= Md. Abdullah Al Masud Chowdhury =

Bangladeshi civil servant

Md. Abdullah Al Masud Chowdhury secretary of the Security Services Division of the Ministry of Home Affairs for Bangladesh. He was the additional secretary of the Security and Immigration Wing.

== Early life ==
Chowdhury was born in Chauddagram Upazila, Comilla District. He did his undergraduate and graduate studies in economics at the University of Dhaka. He completed a post-graduate diploma from Murdoch University.

==Career==
Chowdhury joined the Bangladesh Civil Service in 1993.

Chowdhury was the Senior Assistant Head of Ministry of Health and Family Welfare. He was the deputy director of National Nutrition Project, funded by the World Bank. He was the economic counselor at the Bangladesh Embassy in Bangkok, Thailand.

Chowdhury was the Alternative Permanent Representative of Bangladesh to the United Nations Economic and Social Commission for Asia and the Pacific. He served as the deputy chief of the Energy and Mineral Resources Division and the Power Division.

In 2019, Chowdhury was the executive director of human resources at Dhaka Electric Supply Company Limited.
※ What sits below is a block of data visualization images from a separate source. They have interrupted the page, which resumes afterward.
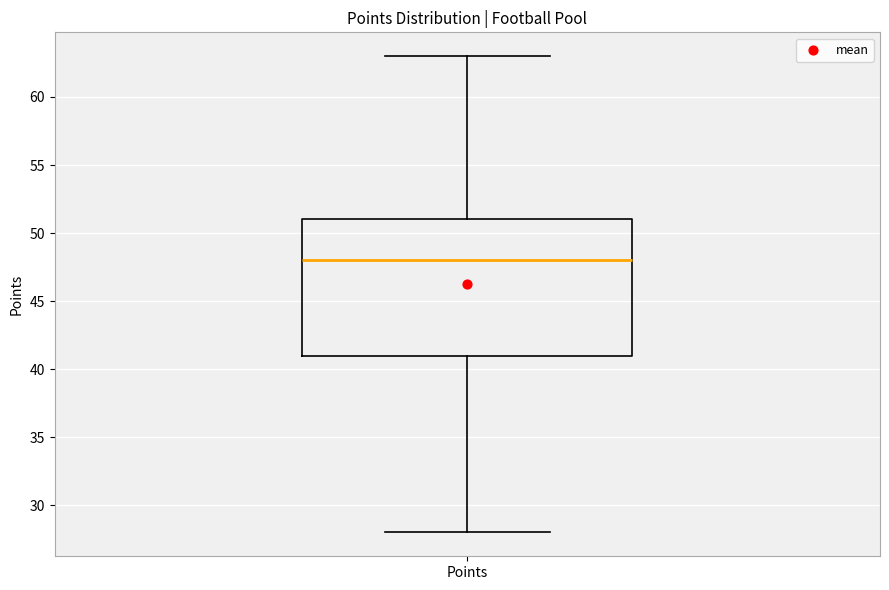

Transcribe this box plot: give where the median line is, the range the box spans, and where the two whiskers end, as read against the y-axis. The values are not printed on the chart, so give them approximately, as read against the axis.

median 48, box 41 to 51, whiskers 28 to 63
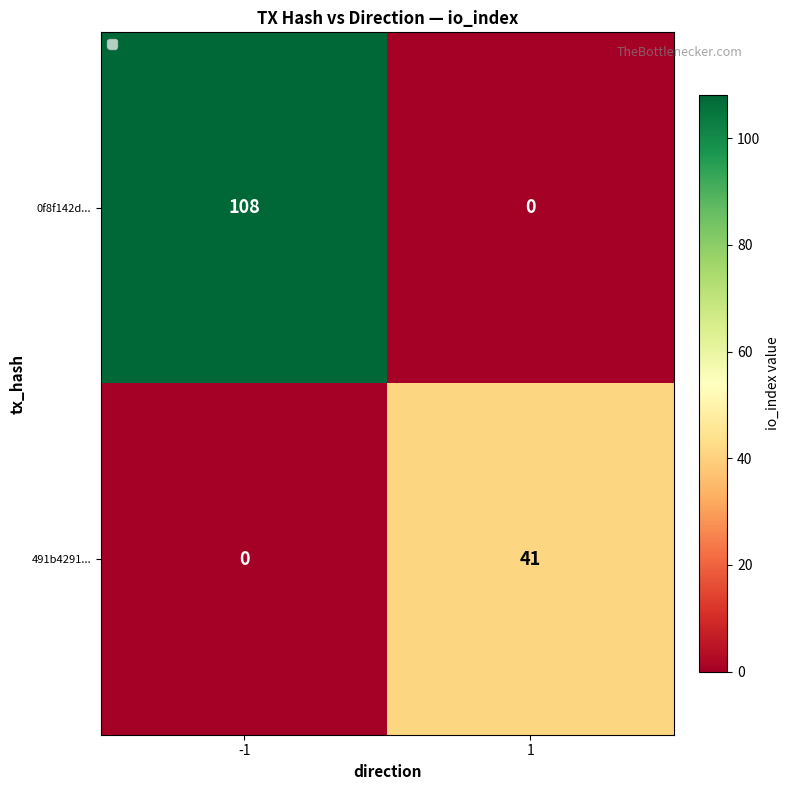

Reading left to right, extract all data points from this chart.

0f8f142d...: -1=108	1=0
491b4291...: -1=0	1=41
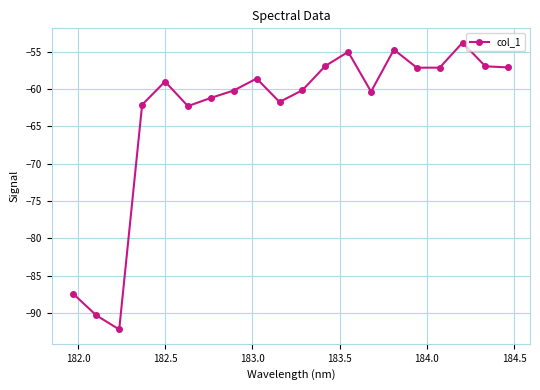

What is the greatest value displayed?

-53.8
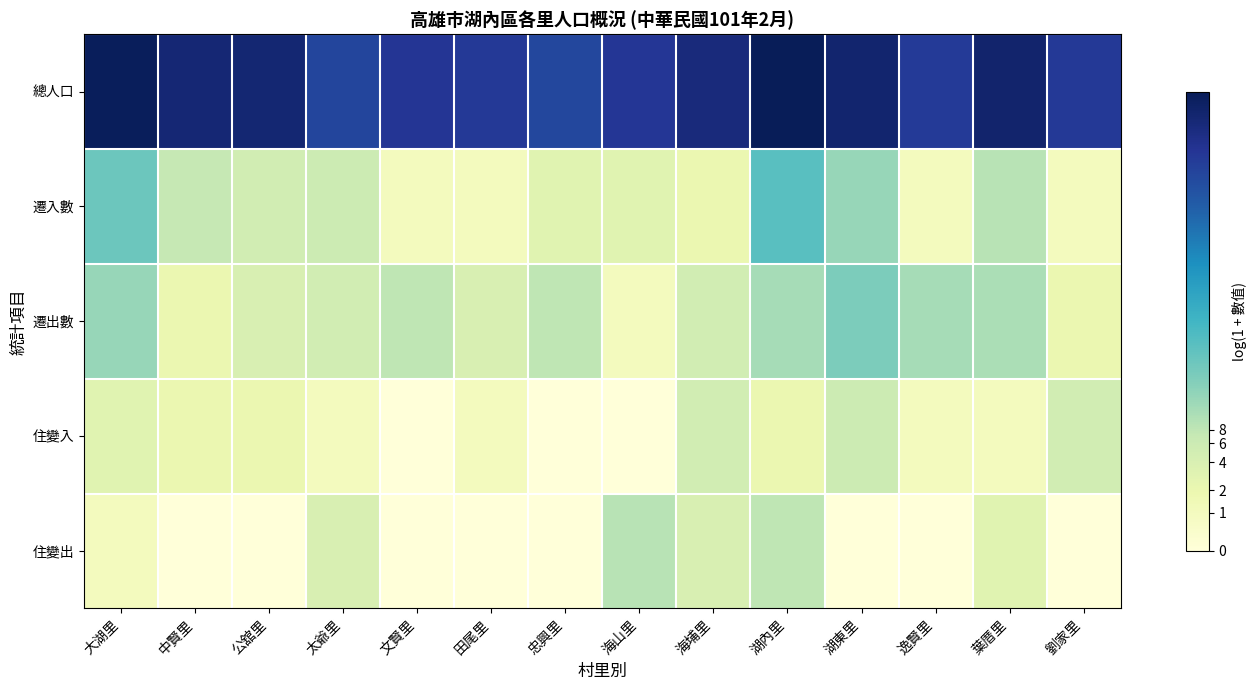

At 文賢里, list the series in order from largest to smallest.

總人口, 遷出數, 遷入數, 住變入, 住變出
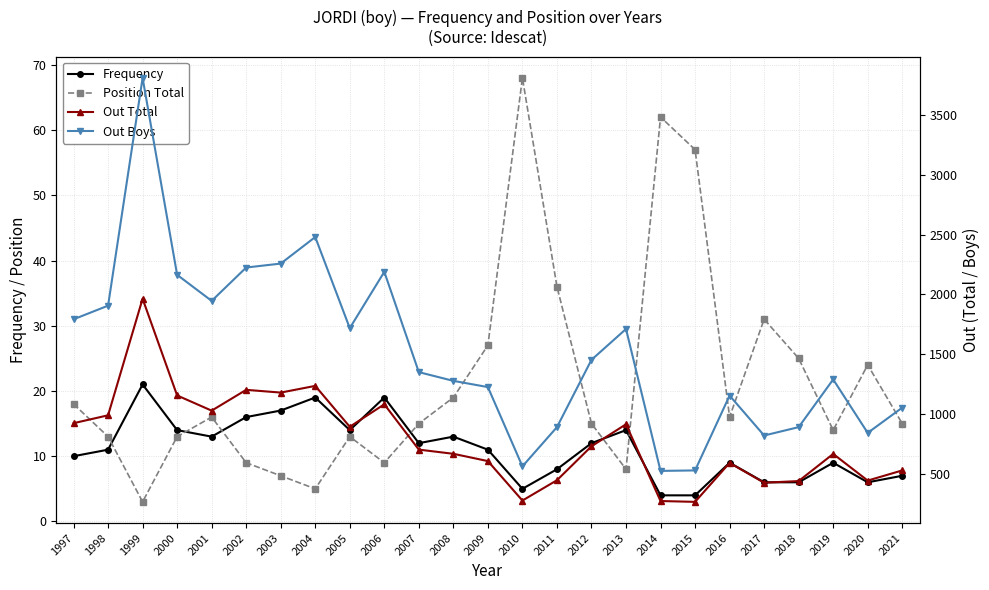

Is it true that Out Total equals 667 at 2008?

True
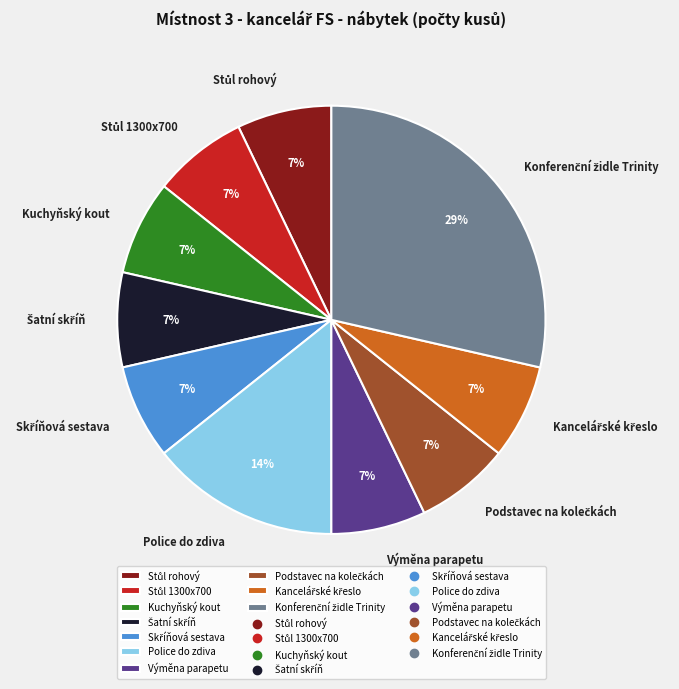

To the nearest percent, what is the average slice percentage?

10%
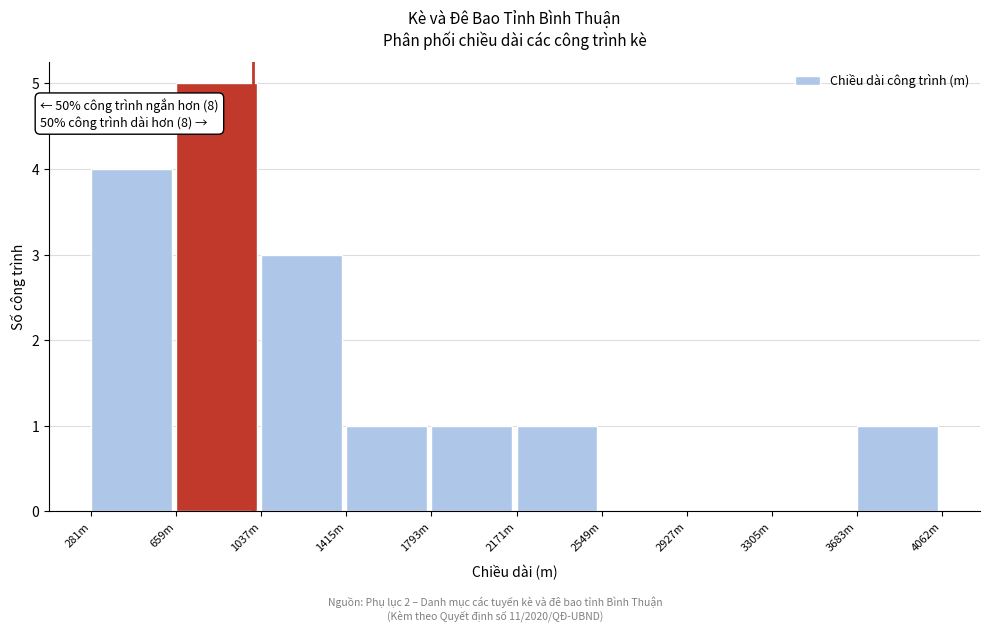

Reading left to right, extract all data points from this chart.

281m=4	659m=5	1037m=3	1415m=1	1793m=1	2171m=1	2549m=0	2927m=0	3305m=0	3683m=1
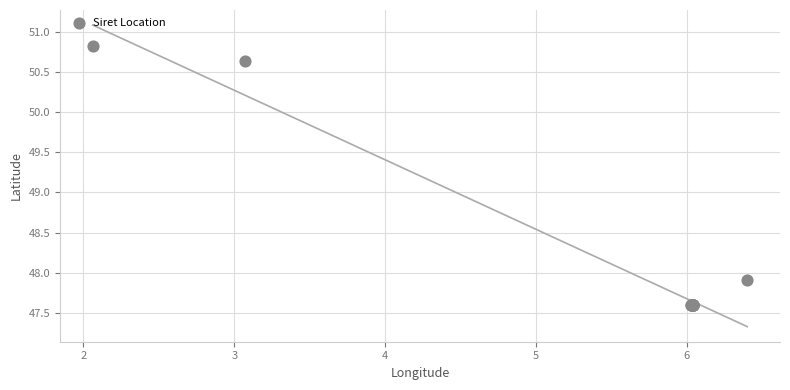

What Y value in the scatter plot is closest to 49?

47.9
Chowdhury was appointed secretary of the Security Services Division of the Ministry of Home Affairs in July 2022. He replaced Md Mokabbir Hossain. He was serving as the additional secretary of the Security and Immigration Wing of the Security Services Division. He signed an agreement with United Arab Emirates in October for e-visa. He oversaw the launch of E-Passport services in the Bangladesh embassy in Portugal. He is a member of the governing body of the Bangladesh Investment Development Authority.

Chowdhury has asked the personnel of Fire Service and Civil Defence Department, which is under the Security Services Division, to be safe when discharging their duties.